*YOUR ASSIGNMENT*: For each of the records, reproduce the source text with every occurrence of "Flipchart" swapped for "Pinnwand", leaving everything else unchanged, and omit the pictures.

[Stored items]
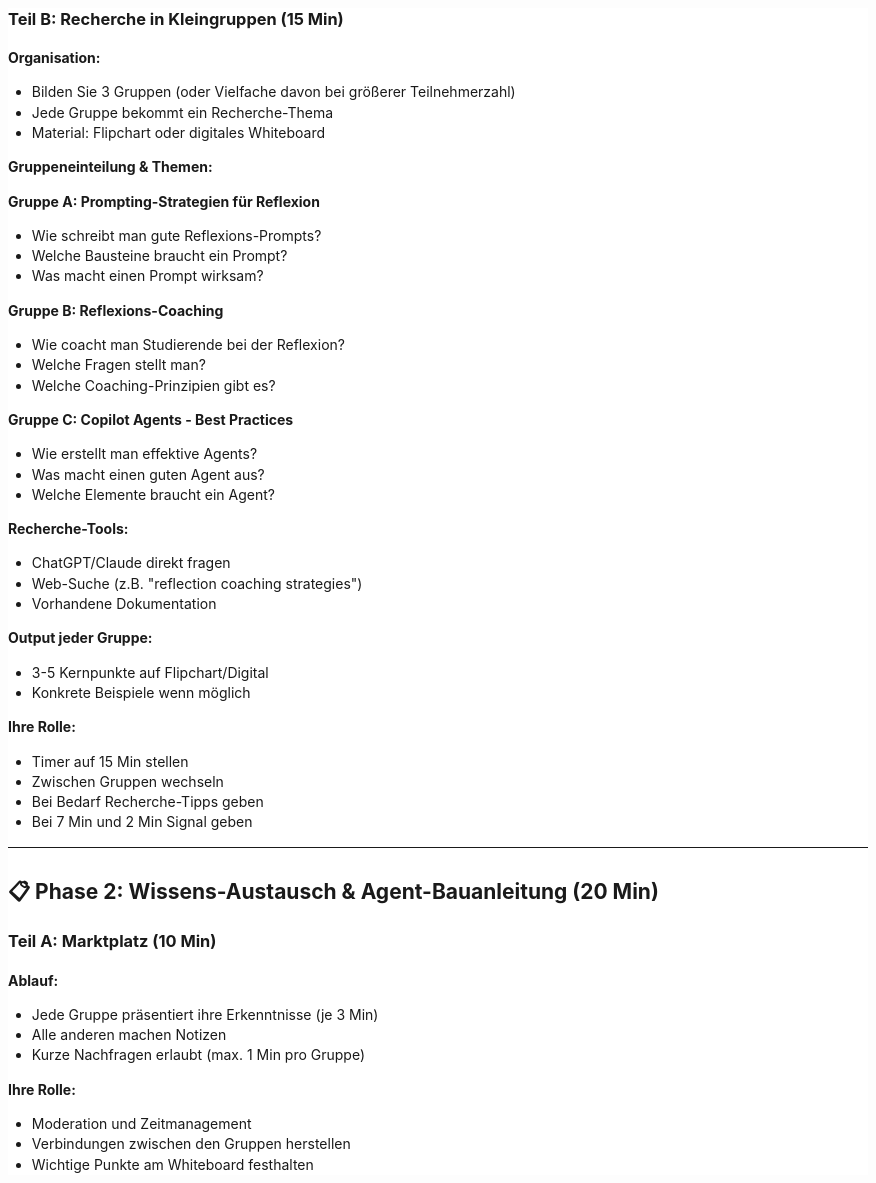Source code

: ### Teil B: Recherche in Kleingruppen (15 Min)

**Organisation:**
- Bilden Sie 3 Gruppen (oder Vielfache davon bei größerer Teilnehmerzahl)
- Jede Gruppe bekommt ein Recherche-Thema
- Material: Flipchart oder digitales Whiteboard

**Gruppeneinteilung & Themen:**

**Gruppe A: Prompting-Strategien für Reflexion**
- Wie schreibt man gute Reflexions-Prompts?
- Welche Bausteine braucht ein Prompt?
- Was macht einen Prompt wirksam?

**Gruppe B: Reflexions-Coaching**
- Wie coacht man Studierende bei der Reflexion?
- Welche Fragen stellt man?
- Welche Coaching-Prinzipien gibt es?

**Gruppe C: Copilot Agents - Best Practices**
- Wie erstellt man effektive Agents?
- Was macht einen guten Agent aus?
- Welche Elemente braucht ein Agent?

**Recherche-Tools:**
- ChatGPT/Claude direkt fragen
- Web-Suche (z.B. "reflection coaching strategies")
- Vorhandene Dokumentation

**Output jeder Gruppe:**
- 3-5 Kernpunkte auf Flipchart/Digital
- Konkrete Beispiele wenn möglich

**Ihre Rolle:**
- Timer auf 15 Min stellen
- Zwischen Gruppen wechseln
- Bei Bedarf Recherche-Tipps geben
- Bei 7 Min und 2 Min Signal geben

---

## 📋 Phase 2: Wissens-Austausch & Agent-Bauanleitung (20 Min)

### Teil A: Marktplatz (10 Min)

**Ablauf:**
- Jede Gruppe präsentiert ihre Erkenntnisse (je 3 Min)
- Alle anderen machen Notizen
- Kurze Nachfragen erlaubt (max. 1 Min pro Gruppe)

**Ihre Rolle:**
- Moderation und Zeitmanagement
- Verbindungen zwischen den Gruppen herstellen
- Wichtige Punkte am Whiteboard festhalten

*EXERCISE RESULT*:
Source code

: ### Teil B: Recherche in Kleingruppen (15 Min)

**Organisation:**
- Bilden Sie 3 Gruppen (oder Vielfache davon bei größerer Teilnehmerzahl)
- Jede Gruppe bekommt ein Recherche-Thema
- Material: Pinnwand oder digitales Whiteboard

**Gruppeneinteilung & Themen:**

**Gruppe A: Prompting-Strategien für Reflexion**
- Wie schreibt man gute Reflexions-Prompts?
- Welche Bausteine braucht ein Prompt?
- Was macht einen Prompt wirksam?

**Gruppe B: Reflexions-Coaching**
- Wie coacht man Studierende bei der Reflexion?
- Welche Fragen stellt man?
- Welche Coaching-Prinzipien gibt es?

**Gruppe C: Copilot Agents - Best Practices**
- Wie erstellt man effektive Agents?
- Was macht einen guten Agent aus?
- Welche Elemente braucht ein Agent?

**Recherche-Tools:**
- ChatGPT/Claude direkt fragen
- Web-Suche (z.B. "reflection coaching strategies")
- Vorhandene Dokumentation

**Output jeder Gruppe:**
- 3-5 Kernpunkte auf Pinnwand/Digital
- Konkrete Beispiele wenn möglich

**Ihre Rolle:**
- Timer auf 15 Min stellen
- Zwischen Gruppen wechseln
- Bei Bedarf Recherche-Tipps geben
- Bei 7 Min und 2 Min Signal geben

---

## 📋 Phase 2: Wissens-Austausch & Agent-Bauanleitung (20 Min)

### Teil A: Marktplatz (10 Min)

**Ablauf:**
- Jede Gruppe präsentiert ihre Erkenntnisse (je 3 Min)
- Alle anderen machen Notizen
- Kurze Nachfragen erlaubt (max. 1 Min pro Gruppe)

**Ihre Rolle:**
- Moderation und Zeitmanagement
- Verbindungen zwischen den Gruppen herstellen
- Wichtige Punkte am Whiteboard festhalten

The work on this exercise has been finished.